MUSC Heart & Vascular Center

Heart and Vascular Center

Hypothermia After Cardiac Arrest Protocol

The American Heart Association recommended in 2005 that all ventricular fibrillation cardiac arrests that occur outside of a hospital be cooled to 32˚-34˚C. The procedure involves slowly cooling and then re-warming patients over a 48-hour period. The recommendation was based on evidence that cooling improves neurological outcomes in patients. In 2006, MUSC became one of the first hospitals in South Carolina to implement the Hypothermia After Cardiac Arrest Protocol.

MUSC’s implementation of the protocol was led by an interdisciplinary team, including: Alice Boylan, M.D., Pulmonary Critical Care Medicine; Julio A. Chalela, M.D., Neurology; Salvatore Chiaramida, M.D., Cardiology; and Jo Anne Naylor, RN, BSN, CCRN, of the Coronary Intensive Care Unit. In the last four years, MUSC has used the protocol to treat more than 50 cardiac arrest patients across its six intensive care units.

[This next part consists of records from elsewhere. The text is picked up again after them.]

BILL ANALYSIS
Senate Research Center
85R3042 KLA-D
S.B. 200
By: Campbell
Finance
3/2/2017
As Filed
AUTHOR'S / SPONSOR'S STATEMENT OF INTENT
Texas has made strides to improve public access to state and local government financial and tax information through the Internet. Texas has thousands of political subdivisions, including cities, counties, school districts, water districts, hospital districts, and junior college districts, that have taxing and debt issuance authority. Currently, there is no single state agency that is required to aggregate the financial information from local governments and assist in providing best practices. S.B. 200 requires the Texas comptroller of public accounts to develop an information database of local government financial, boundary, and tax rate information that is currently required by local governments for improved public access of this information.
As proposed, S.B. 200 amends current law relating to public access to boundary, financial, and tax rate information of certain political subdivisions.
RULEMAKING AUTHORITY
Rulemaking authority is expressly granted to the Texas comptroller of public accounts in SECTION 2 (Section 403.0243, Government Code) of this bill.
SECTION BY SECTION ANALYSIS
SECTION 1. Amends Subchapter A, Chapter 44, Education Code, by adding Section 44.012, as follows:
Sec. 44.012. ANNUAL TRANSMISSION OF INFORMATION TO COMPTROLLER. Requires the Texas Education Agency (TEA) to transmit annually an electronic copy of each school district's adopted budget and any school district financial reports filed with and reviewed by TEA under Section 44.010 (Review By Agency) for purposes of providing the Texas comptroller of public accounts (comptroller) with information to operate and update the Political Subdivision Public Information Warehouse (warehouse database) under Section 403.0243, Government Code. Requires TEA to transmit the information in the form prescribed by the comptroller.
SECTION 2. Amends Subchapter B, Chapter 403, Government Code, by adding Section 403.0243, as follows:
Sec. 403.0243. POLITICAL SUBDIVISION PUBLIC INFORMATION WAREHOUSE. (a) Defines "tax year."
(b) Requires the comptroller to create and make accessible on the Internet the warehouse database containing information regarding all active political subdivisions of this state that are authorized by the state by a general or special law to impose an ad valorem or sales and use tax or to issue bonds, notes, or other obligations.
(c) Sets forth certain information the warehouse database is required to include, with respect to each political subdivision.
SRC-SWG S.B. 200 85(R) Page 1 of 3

More than 50 percent of patients who received the treatment survived with a good neurological outcome. Use of the protocol was expanded to MUSC’s Emergency Department in 2008 and to Emergency Medical Services, which began cooling patients in ambulances, in 2009. MUSC currently leads the state in hypothermia management and heads a committee for the South Carolina Hospital Association to ensure implementation of hypothermia protocols in hospitals across the state.

One of the most extraordinary survivors treated with the hypothermia protocol at MUSC is 19-year-old Stephen Brown, who received the treatment last fall after more than 37 minutes in sudden cardiac arrest (during which time he also received CPR and emergency services from an MUSC medical student and EMS personnel). Most patients do not survive after that length of time without a pulse and few regain full brain function after only six minutes. But Stephen, affectionately called "Miracle Boy" by the MUSC staff, has fully recovered, retains all of his neurological functions, attends the College of Charleston, and volunteers on the cardiac floor at MUSC, where he hopes to attend medical school to become a cardiologist.